Start of Block

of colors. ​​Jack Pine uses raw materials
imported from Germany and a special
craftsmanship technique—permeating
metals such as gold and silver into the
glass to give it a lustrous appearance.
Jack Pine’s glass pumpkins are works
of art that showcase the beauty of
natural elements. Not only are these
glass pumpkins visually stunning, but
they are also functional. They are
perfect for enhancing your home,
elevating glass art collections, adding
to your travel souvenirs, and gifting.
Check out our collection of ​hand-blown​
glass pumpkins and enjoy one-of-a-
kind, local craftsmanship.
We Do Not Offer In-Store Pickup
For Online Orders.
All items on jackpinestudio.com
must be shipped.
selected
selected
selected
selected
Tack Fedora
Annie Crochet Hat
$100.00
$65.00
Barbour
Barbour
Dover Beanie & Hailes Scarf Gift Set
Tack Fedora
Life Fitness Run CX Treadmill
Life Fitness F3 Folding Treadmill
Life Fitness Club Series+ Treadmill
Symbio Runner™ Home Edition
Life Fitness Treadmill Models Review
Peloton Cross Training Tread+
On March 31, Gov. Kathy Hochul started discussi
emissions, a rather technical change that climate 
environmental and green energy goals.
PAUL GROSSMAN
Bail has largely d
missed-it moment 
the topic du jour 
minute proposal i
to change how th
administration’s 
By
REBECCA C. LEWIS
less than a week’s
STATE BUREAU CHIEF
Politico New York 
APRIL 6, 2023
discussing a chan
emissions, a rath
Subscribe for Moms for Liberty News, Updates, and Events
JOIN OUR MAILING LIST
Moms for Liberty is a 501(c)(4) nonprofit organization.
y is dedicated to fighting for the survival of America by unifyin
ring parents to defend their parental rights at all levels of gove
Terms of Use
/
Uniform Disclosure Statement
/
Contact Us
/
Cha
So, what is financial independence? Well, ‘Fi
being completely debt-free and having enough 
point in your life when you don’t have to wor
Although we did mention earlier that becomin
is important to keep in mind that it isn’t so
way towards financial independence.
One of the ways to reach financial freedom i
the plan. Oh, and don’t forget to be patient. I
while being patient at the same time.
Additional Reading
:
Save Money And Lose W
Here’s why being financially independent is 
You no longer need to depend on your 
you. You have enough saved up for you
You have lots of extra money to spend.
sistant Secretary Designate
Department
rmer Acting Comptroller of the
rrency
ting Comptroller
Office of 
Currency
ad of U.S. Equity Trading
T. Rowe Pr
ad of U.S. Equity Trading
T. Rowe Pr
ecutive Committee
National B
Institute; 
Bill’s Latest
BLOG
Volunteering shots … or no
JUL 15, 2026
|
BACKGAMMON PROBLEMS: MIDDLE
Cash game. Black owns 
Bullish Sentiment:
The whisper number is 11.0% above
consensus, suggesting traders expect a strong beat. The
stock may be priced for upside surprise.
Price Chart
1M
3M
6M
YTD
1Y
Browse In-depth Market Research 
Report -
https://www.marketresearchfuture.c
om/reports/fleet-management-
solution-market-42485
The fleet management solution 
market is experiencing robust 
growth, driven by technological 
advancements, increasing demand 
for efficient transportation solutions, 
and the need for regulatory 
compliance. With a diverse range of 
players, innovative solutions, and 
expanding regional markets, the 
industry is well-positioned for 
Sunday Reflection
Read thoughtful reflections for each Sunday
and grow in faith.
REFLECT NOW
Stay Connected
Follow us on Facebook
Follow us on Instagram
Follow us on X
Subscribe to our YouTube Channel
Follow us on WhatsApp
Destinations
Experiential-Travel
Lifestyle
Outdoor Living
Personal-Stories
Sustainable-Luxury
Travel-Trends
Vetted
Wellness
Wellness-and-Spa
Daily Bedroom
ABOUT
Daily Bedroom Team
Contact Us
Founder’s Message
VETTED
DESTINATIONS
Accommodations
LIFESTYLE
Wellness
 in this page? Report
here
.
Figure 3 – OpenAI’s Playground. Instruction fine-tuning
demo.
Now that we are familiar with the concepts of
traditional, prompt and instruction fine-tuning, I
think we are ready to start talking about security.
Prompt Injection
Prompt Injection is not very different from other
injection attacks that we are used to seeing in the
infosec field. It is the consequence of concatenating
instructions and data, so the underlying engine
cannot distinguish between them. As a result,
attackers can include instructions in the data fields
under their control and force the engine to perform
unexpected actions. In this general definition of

End of Block

Nothing but an exact copy of the lines from the start of the entries through the line containing "Save Money And Lose W" belongs in the response.

■ Task response:
of colors. ​​Jack Pine uses raw materials
imported from Germany and a special
craftsmanship technique—permeating
metals such as gold and silver into the
glass to give it a lustrous appearance.
Jack Pine’s glass pumpkins are works
of art that showcase the beauty of
natural elements. Not only are these
glass pumpkins visually stunning, but
they are also functional. They are
perfect for enhancing your home,
elevating glass art collections, adding
to your travel souvenirs, and gifting.
Check out our collection of ​hand-blown​
glass pumpkins and enjoy one-of-a-
kind, local craftsmanship.
We Do Not Offer In-Store Pickup
For Online Orders.
All items on jackpinestudio.com
must be shipped.
selected
selected
selected
selected
Tack Fedora
Annie Crochet Hat
$100.00
$65.00
Barbour
Barbour
Dover Beanie & Hailes Scarf Gift Set
Tack Fedora
Life Fitness Run CX Treadmill
Life Fitness F3 Folding Treadmill
Life Fitness Club Series+ Treadmill
Symbio Runner™ Home Edition
Life Fitness Treadmill Models Review
Peloton Cross Training Tread+
On March 31, Gov. Kathy Hochul started discussi
emissions, a rather technical change that climate 
environmental and green energy goals.
PAUL GROSSMAN
Bail has largely d
missed-it moment 
the topic du jour 
minute proposal i
to change how th
administration’s 
By
REBECCA C. LEWIS
less than a week’s
STATE BUREAU CHIEF
Politico New York 
APRIL 6, 2023
discussing a chan
emissions, a rath
Subscribe for Moms for Liberty News, Updates, and Events
JOIN OUR MAILING LIST
Moms for Liberty is a 501(c)(4) nonprofit organization.
y is dedicated to fighting for the survival of America by unifyin
ring parents to defend their parental rights at all levels of gove
Terms of Use
/
Uniform Disclosure Statement
/
Contact Us
/
Cha
So, what is financial independence? Well, ‘Fi
being completely debt-free and having enough 
point in your life when you don’t have to wor
Although we did mention earlier that becomin
is important to keep in mind that it isn’t so
way towards financial independence.
One of the ways to reach financial freedom i
the plan. Oh, and don’t forget to be patient. I
while being patient at the same time.
Additional Reading
:
Save Money And Lose W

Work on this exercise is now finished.